Previously, only a small number of young adults would have received special educational support comparable with what can now be sought through the Local Authority and, if necessary, through the courts.

On average, 22,245 children and young people have a Statement or EHCP in each cohort of secondary school. Between 16 and 19, this drops to 13,767. An assumption seems to have been made that this fall would continue and would be replicated when EHCPs were introduced up to age 25.

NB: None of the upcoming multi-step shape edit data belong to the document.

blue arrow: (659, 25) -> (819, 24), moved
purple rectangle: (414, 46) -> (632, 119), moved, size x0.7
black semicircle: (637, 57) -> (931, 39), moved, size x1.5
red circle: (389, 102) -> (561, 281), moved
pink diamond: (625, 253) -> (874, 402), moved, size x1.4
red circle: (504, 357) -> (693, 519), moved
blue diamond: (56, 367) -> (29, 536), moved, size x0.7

Yet this is the equivalent of ignoring an impending storm, oblivious to the weatherman’s warnings. I have parents coming to me asking for help to get their 22/23 year old’s disability assessed so that they can receive appropriate specialist education; something I strongly support. Nonetheless, as the law becomes better known, and social care packages shrivel to hoar frost in the bitter climate of council cuts, these new rights will be used increasingly frequently. Furthermore, parents, carers and young adults have the right to appeal to the First-Tier SEND Tribunal if they are refused assessment or provision. This is resulting in some emerging case law from the Upper Tribunal where decisions from the First Tier Tribunal are challenged.

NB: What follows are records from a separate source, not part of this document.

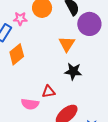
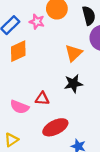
pink star: (20, 19) -> (37, 22), moved
black star: (73, 71) -> (73, 84), turned -30

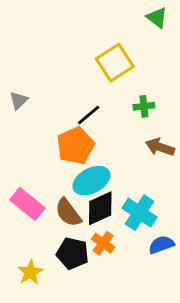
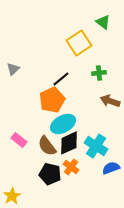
green triangle: (157, 17) -> (103, 22), moved
pink rectangle: (27, 204) -> (19, 140), size x0.7
yellow star: (30, 272) -> (12, 196), moved

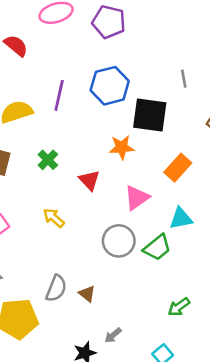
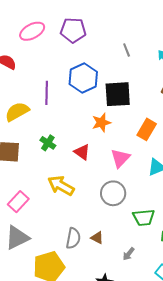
gray line: (184, 79) -> (127, 50), moved
yellow arrow: (54, 218) -> (61, 186), size x1.5
green trapezoid: (157, 248) -> (144, 218), moved, turned 45
gray arrow: (113, 335) -> (129, 254), moved

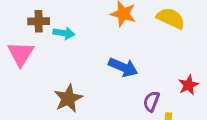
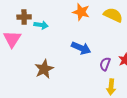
purple semicircle: (151, 101) -> (105, 64), moved

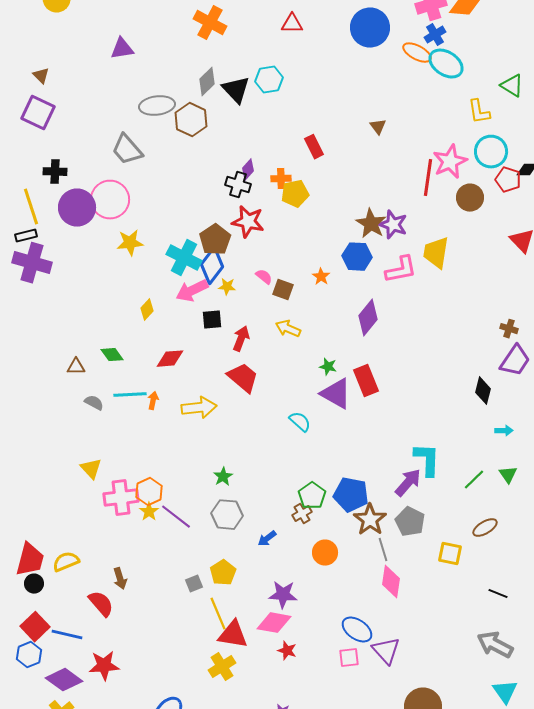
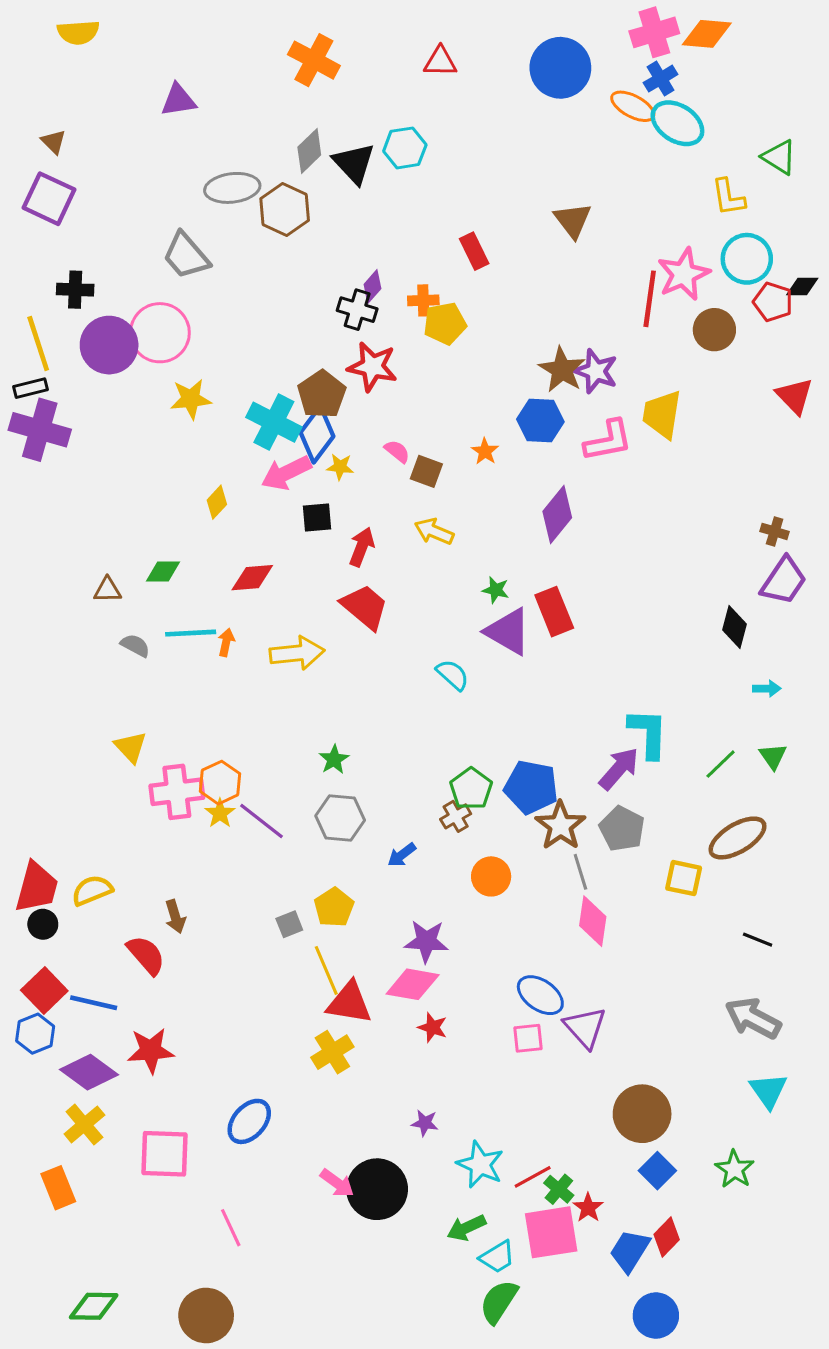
brown triangle: (378, 127) -> (573, 220), size x1.5
green diamond: (112, 355) -> (163, 571), turned -55
brown ellipse: (485, 528) -> (738, 838), size x1.5

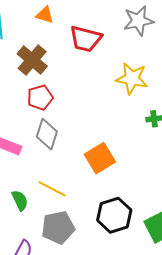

Increased uptake could add anywhere between 10,000 and 20,000 new individual Plans in England, each costing anywhere between £10,000 and £100,000 per annum depending on the nature of the learner’s disability. Some of the cost could be transferred from adult care budgets but the total national bill could be an additional half a billion pounds a year. Coincidentally, this is the same figure the DfE spent on introducing the SEND reforms between 2014 and 2016. Whilst those 2014-16 figures were written off as a one-off cost, it may turn out to be an annual fixture.

One of the tactics already deployed by LAs (besides the legal tactics for which they were so bitterly criticised last year) is to insist parents find a local course or training environment which would be ideal for their son or daughter, otherwise… no assessment. This is not the law and it’s discriminatory. LAs have a responsibility to ensure provision meets needs but if they will then bear the cost of commissioning this provision, they have no incentive to ensure it exists. Yet experience suggests that, once an entitlement is established in law, demand will quickly drive provision. In the face of these pressures, it is unthinkable that LAs will be able to dodge the bullet. Special educational needs spending for 18-25 year olds must therefore rise and rise quickly. No barrister, however sharp, can shovel this much snow.

As if this wasn’t a tough enough challenge, this is all taking place in the context of a Further Education sector facing a prolonged winter of financial storms as funding is frozen until Brussels breathes warm air over the government’s new and as yet unregulated procurement process. This is education’s equivalent of “the wrong kind of snow”.

Funding for FE is a Jenga-style top-heavy puzzle fit for a winter’s afternoon by the fire. The funding formula measures the volume of delivery through student numbers taken from the previous year combined with the size of their learning programme as measured the year before that. As my late father would say, they probably invented it when there was no television and the evenings were long.

The extent of the challenge is set out in a needs analysis for the Education & Training Foundation which highlighted the FE and skills sectors’ serious failings of the in meeting 16-19 year olds’ needs.

The DfE has been left clutching at straws in response. Last week School Standards Minister Nick Gibb, already under intense pressure on the national school funding formula, was left reaching for figures which really don’t help his case:

“In recent years we have had to make some post-16 savings while working hard to sustain funding levels for schools…But we have also made clear commitments to 16 to 19 education, where we have protected the base rate of funding of £4,000 per student for all types of provider until 2020.”

In fact, this is 13% less than the current average spend on each learner and 20% less than their younger siblings in secondary school. Cold comfort, then.

This blizzard of planning errors, conflicting projects, incoherent regulation and suppressed disability rights will take years to clear.